§ Questions to answer:
1/ In the mailing-list reply on undecidable and overlapping instances, what does Sulzmann say the unrefined WCC is useful for on its own?
2/ Continue the mailing-list reply on undecidable and overlapping instances from the point where it stops.
--- Source passage ---
[Haskell-cafe] Re: [Haskell] [Fwd: undecidable & overlapping instances: a bug?]

Martin Sulzmann sulzmann at comp.nus.edu.sg
Mon Oct 22 01:09:23 EDT 2007

Mark P Jones writes:
 > Hi All,
 > Here are my responses to the recent messages, starting with some
 > summary comments:
 > - I agree with Martin that the condition I posted a few days ago is
 >    equivalent to the "*refined* weak coverage condition" in your
 >    paper.  The "refined" tag here is important---I missed it the
 >    first time and thought he was referring to the WCC at the start of
 >    Section 6.1, and I would strongly recommend against using that
 >    (unrefined) version.  I confess that I haven't read the paper
 >    carefully enough to understand why you included that first WCC at
 >    all; I don't see any reason why you would want to use that
 >    particular condition in a practical implementation, and I don't
 >    see any advantages to it from a theoretical perspective either.
 >    (Maybe you just used it as a stepping stone to help motivate the
 >    refined WCC?)

It's a stepping stone but WCC on it's own is useful to recover
termination (see the "zip" example in the paper).

 > - I believe that the refined WCC (or the CC or even the original WCC
 >    if you really want) are sufficient to ensure soundness.  I don't
 >    agree that the (B) restriction to "full" FDs is necessary.
 > - I think it is dangerous to tie up soundness with questions about
 >    termination.  The former is a semantic property while the latter
 >    has to do with computability.  Or, from a different perspective,
 >    soundness is essential, while termination/decidability is "only"
 >    desirable.  I know that others have thought more carefully than
 >    I have about conditions on the form of class and instance
 >    declarations that will guarantee decidability and I don't have
 >    much to say on that topic in what follows.  However, I will
 >    suggest that one should start by ensuring soundness and then,
 >    *separately*, consider termination.  (Of course, it's perfectly
 >    ok---just not essential---if conditions used to ensure soundness
 >    can also be used to guarantee termination.)

Well, decidability and completeness matters if we care about automatic
type inference.

Given some input program we'd like that to have a *decidable* algorithm
which computes a type for every well-typed program (*soundness*) and
yields failure if the program is ill-typed (*completeness*).

In "Simplifying and Improving Qualified Types." you give indeed
a sound, decidable and complete type inference algorithm
*if* the proof theory among constraints in some theory of qualified
types is sound, decidable and complete.

My main concern is to establish sufficient conditions such that the 
proof theory is sound, decidable and complete. That is, there's a
decidable algorithm which says yes if QT |= C1 -> C2 and otherwise no
where QT |= C1 -> C2 means that in the qualified theory QT constraint
C1 entails constraint C2.
--- Supplied data ---
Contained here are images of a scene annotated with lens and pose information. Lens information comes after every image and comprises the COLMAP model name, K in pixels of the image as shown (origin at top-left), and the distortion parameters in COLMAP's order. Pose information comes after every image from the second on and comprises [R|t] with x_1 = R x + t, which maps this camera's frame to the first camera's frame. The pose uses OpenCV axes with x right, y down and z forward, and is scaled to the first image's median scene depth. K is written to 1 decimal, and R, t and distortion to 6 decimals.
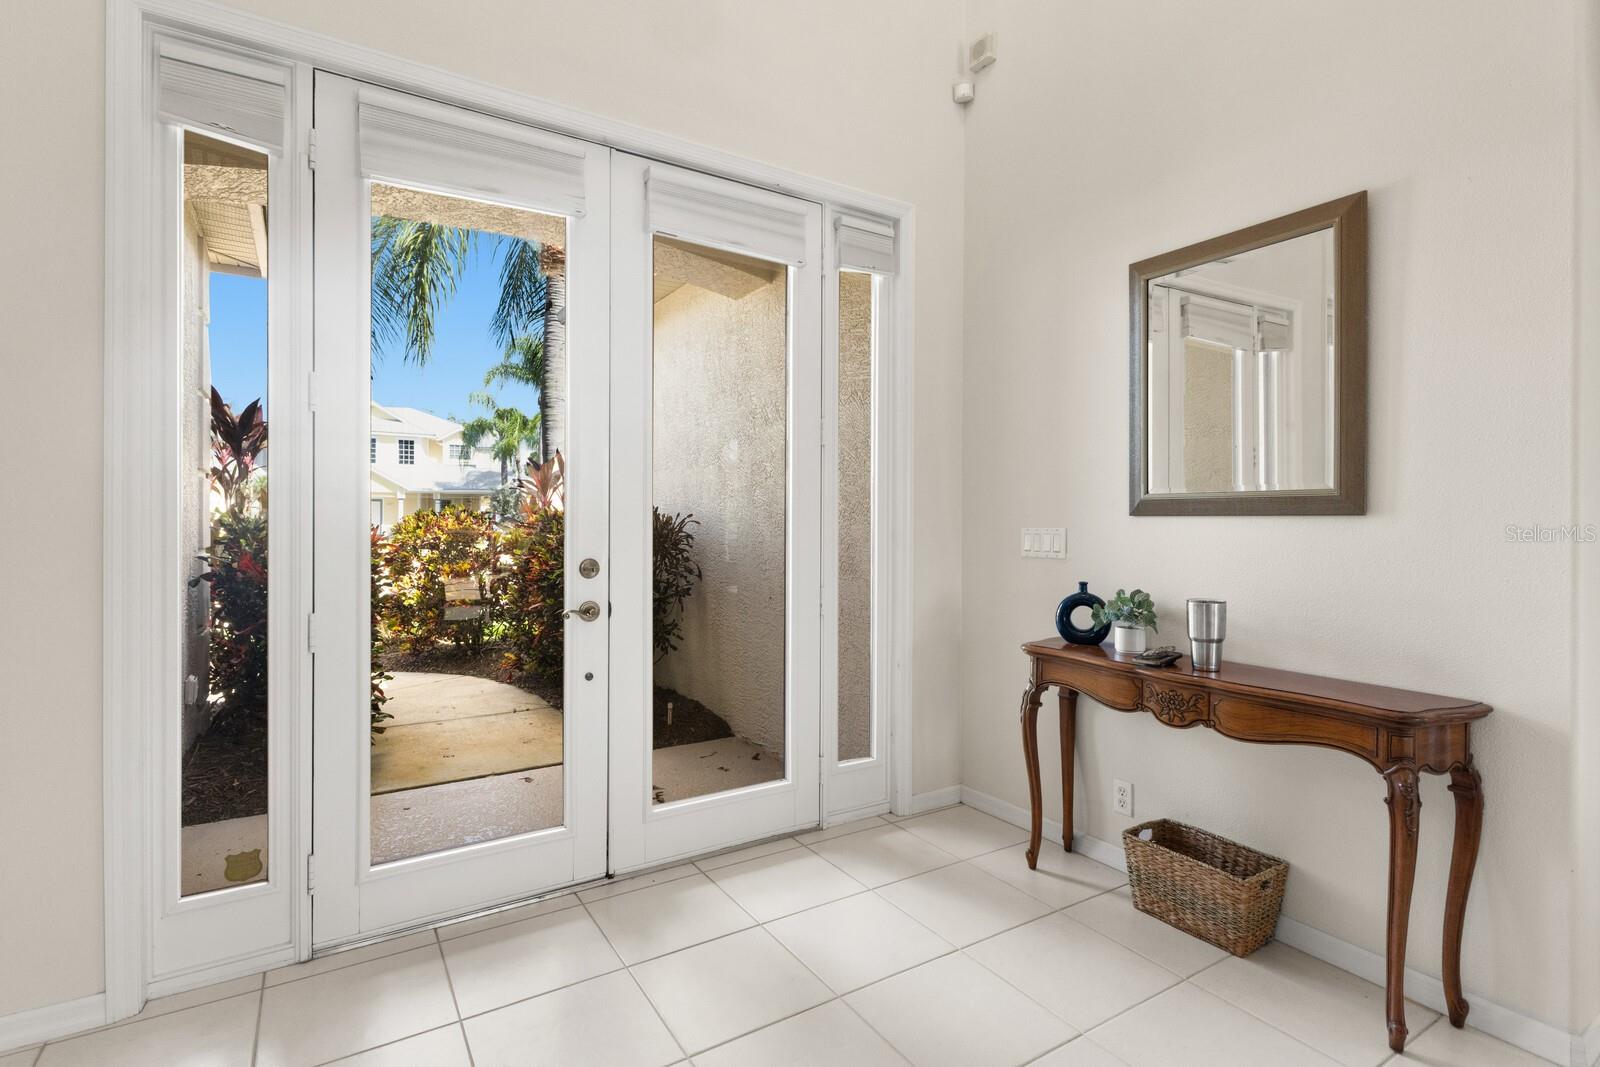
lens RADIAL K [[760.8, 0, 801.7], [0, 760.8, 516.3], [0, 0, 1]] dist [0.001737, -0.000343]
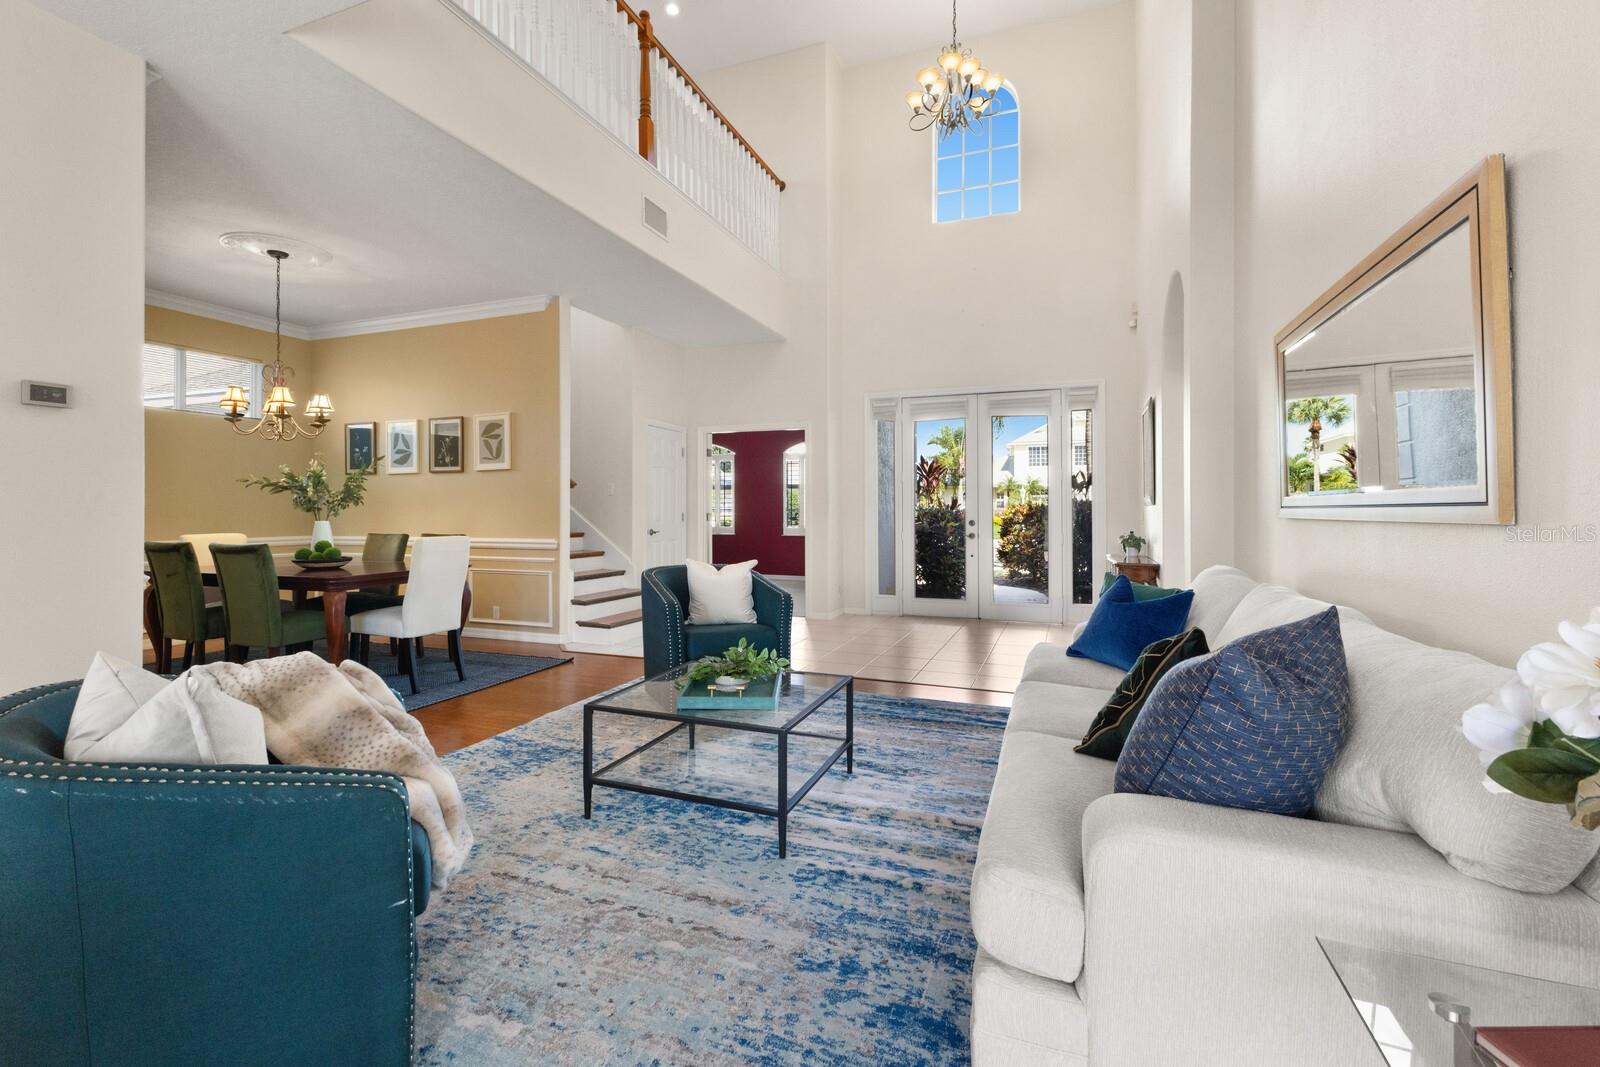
---
§ Answers:
1/ It is useful for recovering termination, as the "zip" example in the paper shows.

2/
I think that our works are fairly complementary. Or are you saying
you've already given such an algorithm (which I indeed must have

I believe that you are offended by my statement that 

 > Confluence is vital to guarantee completeness of type inference.

Let me clarify. Confluence is one of the suffient conditions to
guarantee completeness of CHR-based type inference. Apologies for any
confusion caused by my previous statement.

There are clearly other approaches possible to obtain a sound,
decidable and complete proof theory (and therefore to obtain sound,
decidable and complete type inference). But I yet need to see concrete
results which match the CHR-based approach/results described in:

Understanding Functional Dependencies via Constraint Handling Rules
Martin Sulzmann, Gregory J. Duck, Simon Peyton-Jones and Peter
J. Stuckey
In Journal of Functional Programming, 2007


 > Stop reading now unless you're really interested in the details!
 > I'm going to start by explaining some key (but hopefully
 > unsurprising) ideas before I respond in detail to the example
 > that Martin posted.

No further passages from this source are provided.